▸ Task prompt:
Which lines in the listing below contain the word "elevation"? Copy out each of those lines, treating uppercase and lowercase as different.

▸ Part of a data file:
----

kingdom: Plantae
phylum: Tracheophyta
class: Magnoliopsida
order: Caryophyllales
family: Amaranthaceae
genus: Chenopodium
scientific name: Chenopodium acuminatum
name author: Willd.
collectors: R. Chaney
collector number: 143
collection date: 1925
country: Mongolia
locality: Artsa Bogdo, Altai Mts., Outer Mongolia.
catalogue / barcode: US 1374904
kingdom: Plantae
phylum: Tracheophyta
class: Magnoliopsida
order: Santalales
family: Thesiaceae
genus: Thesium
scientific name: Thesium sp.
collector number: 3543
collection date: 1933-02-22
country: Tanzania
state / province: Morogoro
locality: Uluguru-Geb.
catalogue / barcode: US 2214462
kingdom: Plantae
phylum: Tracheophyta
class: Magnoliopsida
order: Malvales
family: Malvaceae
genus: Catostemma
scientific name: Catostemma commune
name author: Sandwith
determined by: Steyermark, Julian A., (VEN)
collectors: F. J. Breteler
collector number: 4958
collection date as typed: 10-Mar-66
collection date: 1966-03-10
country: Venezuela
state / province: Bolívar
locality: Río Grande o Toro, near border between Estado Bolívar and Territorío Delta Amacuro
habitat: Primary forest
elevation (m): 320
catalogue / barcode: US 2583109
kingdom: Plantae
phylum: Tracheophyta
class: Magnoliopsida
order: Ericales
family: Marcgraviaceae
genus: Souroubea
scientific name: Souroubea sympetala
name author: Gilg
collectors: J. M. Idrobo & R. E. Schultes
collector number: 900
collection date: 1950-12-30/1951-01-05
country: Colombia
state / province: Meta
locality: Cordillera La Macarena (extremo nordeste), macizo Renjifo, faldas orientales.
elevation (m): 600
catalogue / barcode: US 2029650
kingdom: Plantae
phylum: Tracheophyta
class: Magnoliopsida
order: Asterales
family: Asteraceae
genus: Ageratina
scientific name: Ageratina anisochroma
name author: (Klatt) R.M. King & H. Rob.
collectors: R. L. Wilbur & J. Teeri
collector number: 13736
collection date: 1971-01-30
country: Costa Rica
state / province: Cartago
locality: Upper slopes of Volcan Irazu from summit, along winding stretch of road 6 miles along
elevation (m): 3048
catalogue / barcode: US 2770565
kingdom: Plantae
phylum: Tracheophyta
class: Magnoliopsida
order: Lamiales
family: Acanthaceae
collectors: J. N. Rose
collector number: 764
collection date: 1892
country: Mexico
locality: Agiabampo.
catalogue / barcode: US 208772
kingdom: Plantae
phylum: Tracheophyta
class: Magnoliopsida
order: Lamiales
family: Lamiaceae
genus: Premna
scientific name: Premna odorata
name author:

----

▸ Worked answer:
elevation (m): 320
elevation (m): 600
elevation (m): 3048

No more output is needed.